Чинно рассевшись за столом, мои собеседники вскоре отодвинули тарелки в сторону, сложили салфетки и повели разговор в нужном им русле. Одной из горячих тем той поры была угроза Хрущева заключить мирный договор с ГДР, и я не преминул воспользоваться официальными заявлениями советского руководства по этому поводу, чтобы начать контратаку.
«Мы понесли колоссальные потери в годы второй мировой войны. Только в моей семье погибло пять человек, другие семьи вообще перестали существовать. У советского народа, как народа-победителя, невозможно отнять право решать послевоенное устройство Германии. Те в США, кто сомневаются в нашей решимости дать отпор любым посягательствам Запада, вводят в заблуждение самих себя и своих союзников». Этими словами я закончил изложение собственных взглядов по проблеме, не оставив никаких сомнений у моих оппонентов, что их замыслы в отношении моей персоны не имеют перспектив. С той памятной беседы Тэд потерял ко мне всякий интерес.
В феврале 1964 года из Центра пришло тревожное сообщение: в Женеве при невыясненных обстоятельствах исчез прикомандированный к советской делегации сотрудник Второго главного управления КГБ Юрий Носенко. Несколькими днями позже поступило дополнительное разъяснение: Носенко изменил Родине и находится в США. Необходимо принять все меры, чтобы обезопасить деятельность резидентур КГБ в Америке, так как Носенко располагает информацией, могущей нанести ущерб интересам разведки.

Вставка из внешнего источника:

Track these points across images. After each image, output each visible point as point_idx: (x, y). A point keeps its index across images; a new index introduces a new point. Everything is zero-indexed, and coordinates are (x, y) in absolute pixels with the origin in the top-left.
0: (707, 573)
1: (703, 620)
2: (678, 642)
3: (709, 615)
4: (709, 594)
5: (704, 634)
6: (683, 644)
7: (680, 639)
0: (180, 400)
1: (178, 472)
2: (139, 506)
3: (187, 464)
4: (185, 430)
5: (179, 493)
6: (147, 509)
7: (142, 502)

Резидентура загудела, как растревоженный улей. Начались досрочные откомандирования работников, знавших Носенко лично. Затем пришел список сотрудников, которых Носенко мог опознать по косвенным признакам. Среди них числился и я. Это был сюрприз. Носенко я никогда не встречал, его имени даже не слышал. При чем тут я?

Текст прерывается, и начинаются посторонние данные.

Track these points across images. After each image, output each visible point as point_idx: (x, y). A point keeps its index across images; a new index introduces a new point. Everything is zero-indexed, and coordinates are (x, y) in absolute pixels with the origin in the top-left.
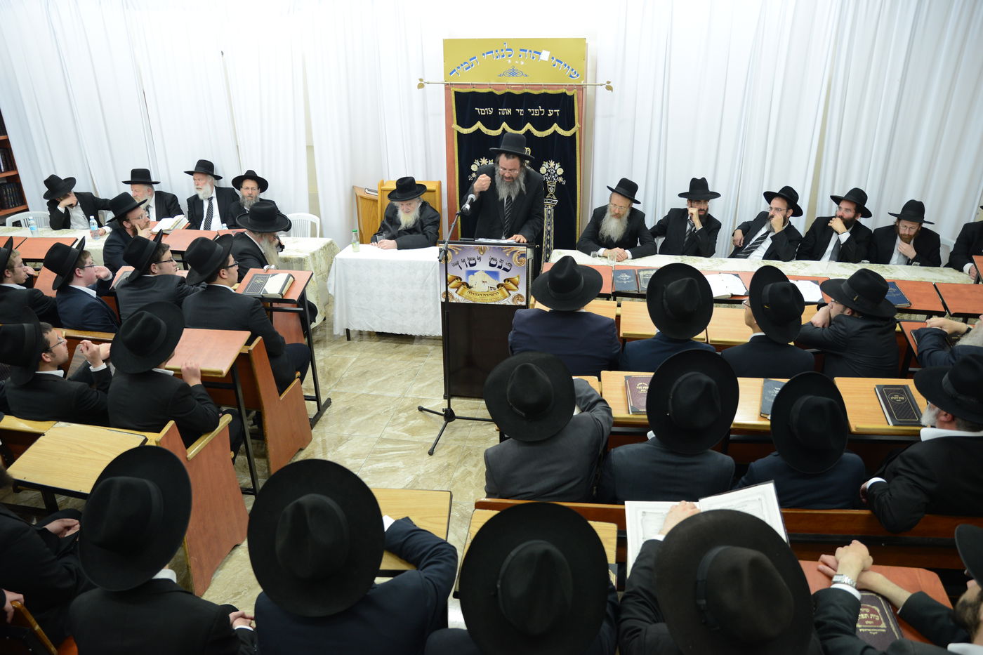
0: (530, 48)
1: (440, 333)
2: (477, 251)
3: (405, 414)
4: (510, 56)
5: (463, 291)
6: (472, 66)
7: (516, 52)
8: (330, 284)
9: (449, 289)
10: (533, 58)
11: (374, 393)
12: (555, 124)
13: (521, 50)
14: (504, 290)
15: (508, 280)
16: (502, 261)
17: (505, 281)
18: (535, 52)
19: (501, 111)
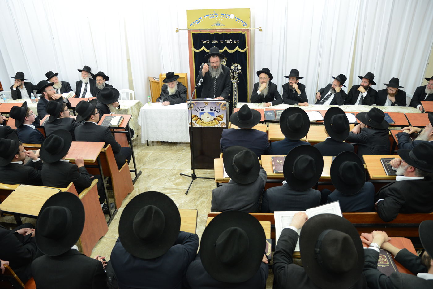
0: (225, 13)
1: (189, 141)
2: (204, 104)
3: (175, 177)
4: (216, 17)
5: (198, 121)
6: (200, 21)
7: (219, 15)
8: (139, 121)
9: (192, 121)
10: (227, 17)
11: (160, 168)
12: (237, 47)
13: (221, 14)
14: (217, 121)
15: (218, 116)
16: (215, 108)
18: (227, 15)
19: (213, 42)
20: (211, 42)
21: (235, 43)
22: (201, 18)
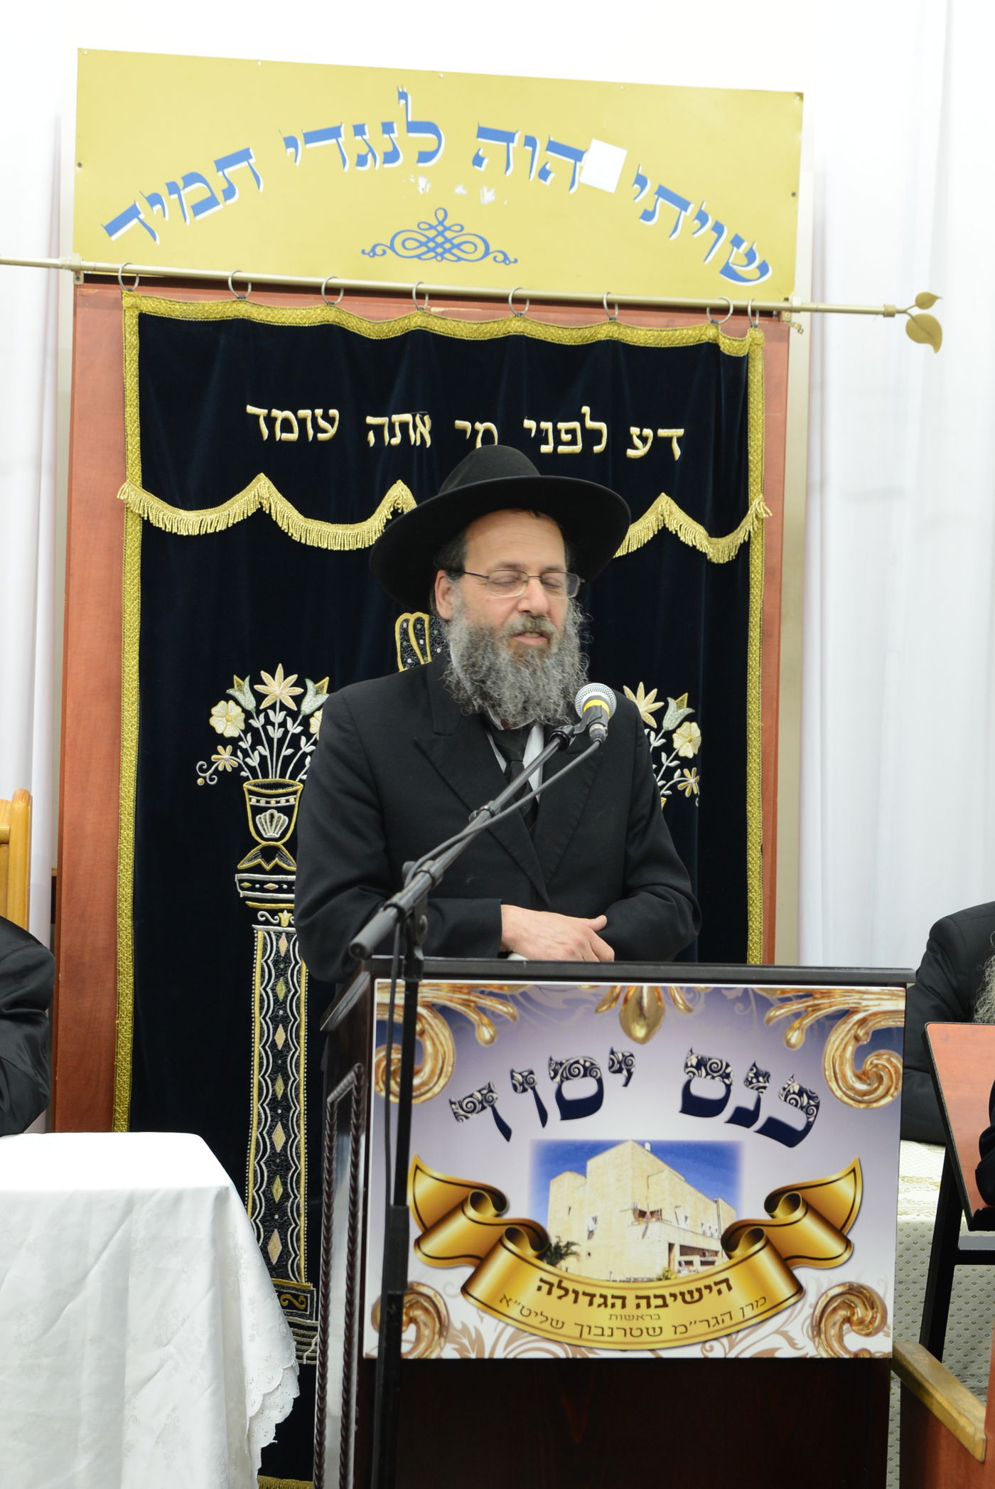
2: (610, 1019)
4: (425, 157)
5: (509, 1278)
6: (229, 192)
7: (456, 141)
12: (668, 499)
13: (484, 133)
14: (765, 1261)
15: (789, 1198)
16: (758, 1077)
17: (771, 1204)
18: (553, 147)
19: (378, 430)
20: (353, 428)
21: (638, 451)
22: (244, 155)
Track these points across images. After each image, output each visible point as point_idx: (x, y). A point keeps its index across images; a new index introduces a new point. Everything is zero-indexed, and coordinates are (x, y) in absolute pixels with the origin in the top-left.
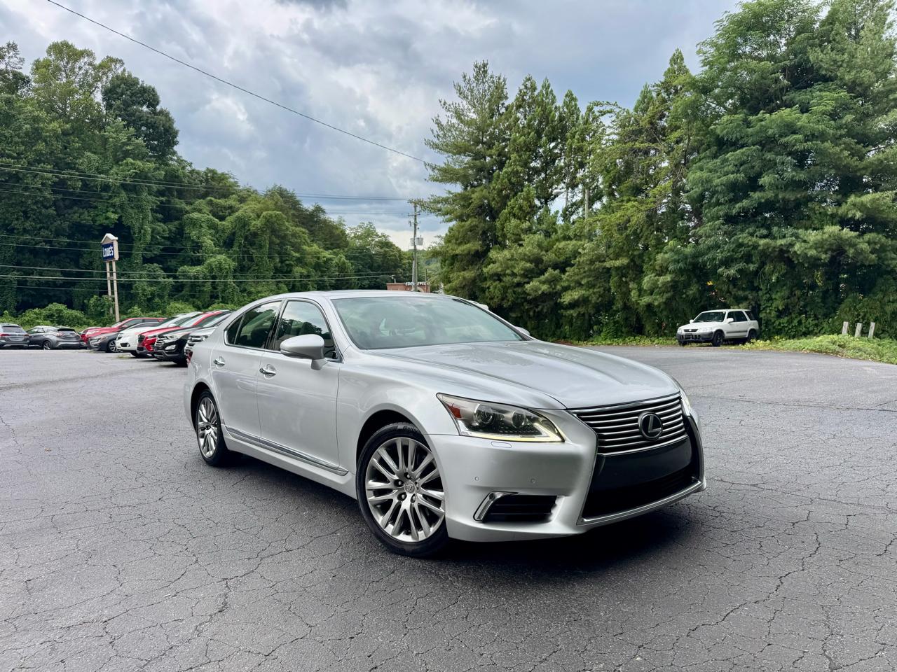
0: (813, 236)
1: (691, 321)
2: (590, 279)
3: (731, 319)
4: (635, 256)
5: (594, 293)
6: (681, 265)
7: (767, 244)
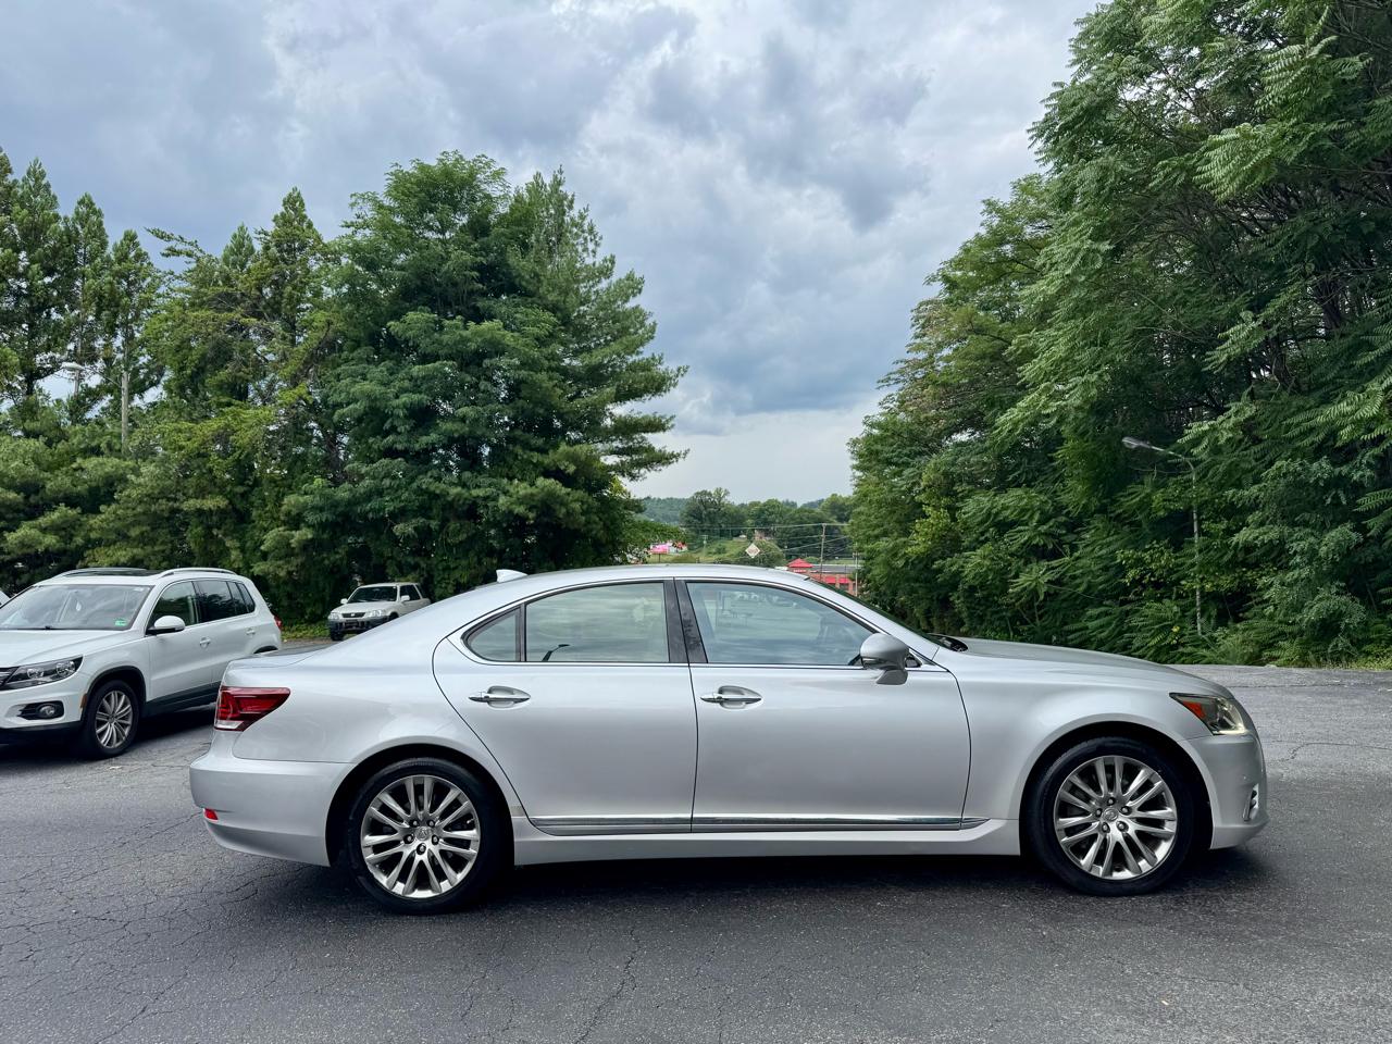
0: (521, 489)
1: (344, 601)
2: (144, 528)
3: (407, 597)
4: (235, 495)
5: (154, 554)
6: (325, 516)
7: (458, 494)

Оказалось, что Носенко, работая в отделе по иностранным туристам, однажды имел доступ к переписке «Кука» со своей сестрой в Тимашевской. Произошло это в результате задержания американского туриста на почве его гомосексуальной связи с советским гражданином. Бдительные чекисты, переодетые в милицейскую форму, тут же учинили обыск и обнаружили письмо «Кука», адресованное Луизе. Последующая проверка Луизы со стороны контрразведки наткнулась на запретительный окрик ПГУ. При анализе объема сведений, которыми мог располагать Носенко, это обстоятельство привлекло внимание следователей, о чем они информировали ПГУ. Так я попал в число лиц, подлежавших отзыву из командировки «на всякий случай и во избежание провокации».

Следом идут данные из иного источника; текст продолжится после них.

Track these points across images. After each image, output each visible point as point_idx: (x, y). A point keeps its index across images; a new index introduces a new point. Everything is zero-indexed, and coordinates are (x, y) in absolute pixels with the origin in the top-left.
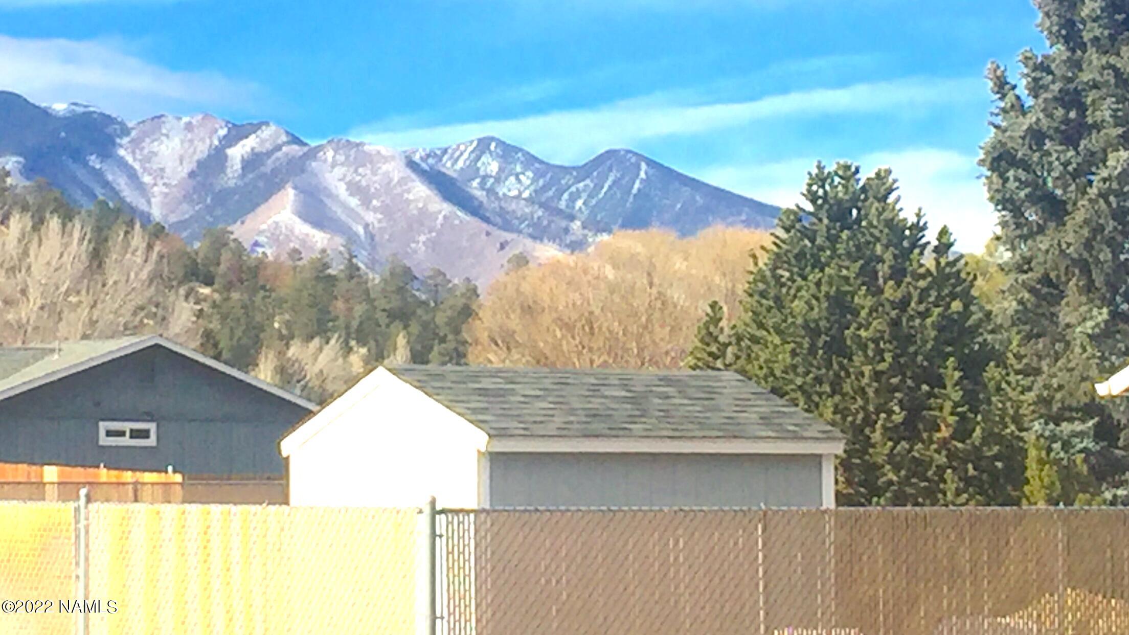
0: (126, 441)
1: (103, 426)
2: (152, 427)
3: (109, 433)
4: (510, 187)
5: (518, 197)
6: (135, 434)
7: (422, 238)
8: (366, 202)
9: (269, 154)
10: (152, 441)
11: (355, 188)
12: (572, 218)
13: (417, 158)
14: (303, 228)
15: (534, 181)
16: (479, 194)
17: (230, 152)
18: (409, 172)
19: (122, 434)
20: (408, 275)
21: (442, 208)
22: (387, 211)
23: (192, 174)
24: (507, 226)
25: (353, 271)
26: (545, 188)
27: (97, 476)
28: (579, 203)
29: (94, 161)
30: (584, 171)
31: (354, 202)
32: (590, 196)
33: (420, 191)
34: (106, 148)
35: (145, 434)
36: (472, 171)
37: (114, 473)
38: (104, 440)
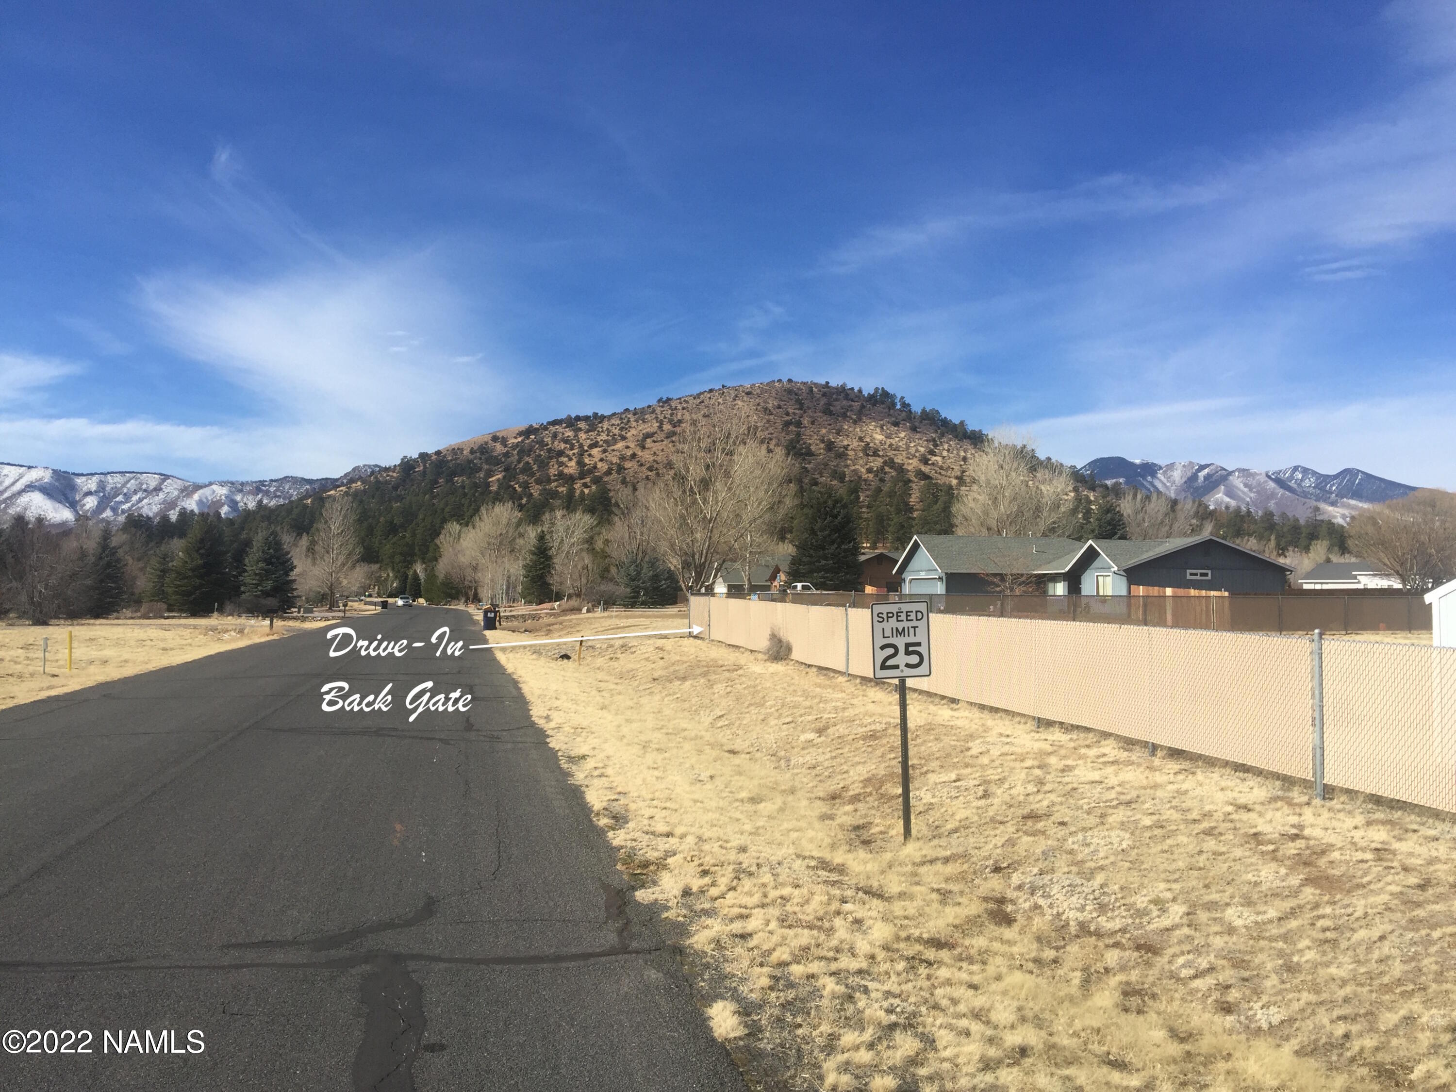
0: (1198, 577)
1: (1188, 571)
2: (1209, 572)
3: (1191, 574)
4: (1307, 483)
5: (1310, 486)
6: (1202, 574)
7: (1273, 502)
8: (1251, 490)
9: (1213, 474)
10: (1209, 577)
11: (1246, 485)
12: (1332, 493)
13: (1270, 474)
14: (1227, 499)
15: (1316, 480)
16: (1295, 486)
17: (1199, 474)
18: (1267, 479)
19: (1196, 575)
20: (1271, 514)
21: (1280, 492)
22: (1258, 492)
23: (1185, 482)
24: (1305, 497)
25: (1249, 512)
26: (1321, 483)
27: (1189, 593)
28: (1334, 488)
29: (1149, 478)
30: (1336, 477)
31: (1246, 490)
32: (1339, 485)
33: (1272, 485)
34: (1153, 474)
35: (1206, 575)
36: (1291, 477)
37: (1197, 591)
38: (1189, 577)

В марте, незадолго до отъезда на Родину, меня пригласил к себе Борис Иванов. «Разговор сугубо конфиденциальный, — начал он. — На днях в госдепартаменте состоится встреча наших посольских работников с Носенко. Есть предложение подключить тебя к этой встрече». Я пожал плечами: «Если это нужно, о чем вопрос?» Неожиданно последовал вопрос: «Ты как, стрелять еще не разучился? Сможешь на встрече с предателем прикончить его?» — «Конечно, смогу», — ответил я, еще не сознавая, что это какая-то авантюра. Ведь это же тюрьма, и надолго. У меня нет диппаспорта, никакой защиты. Как бы угадывая мои мысли, Иванов предложил: «Мы тебя потом выручим — обменяем на кого-нибудь, не бойся». — «Я не боюсь, — сказал я твердо, — я готов».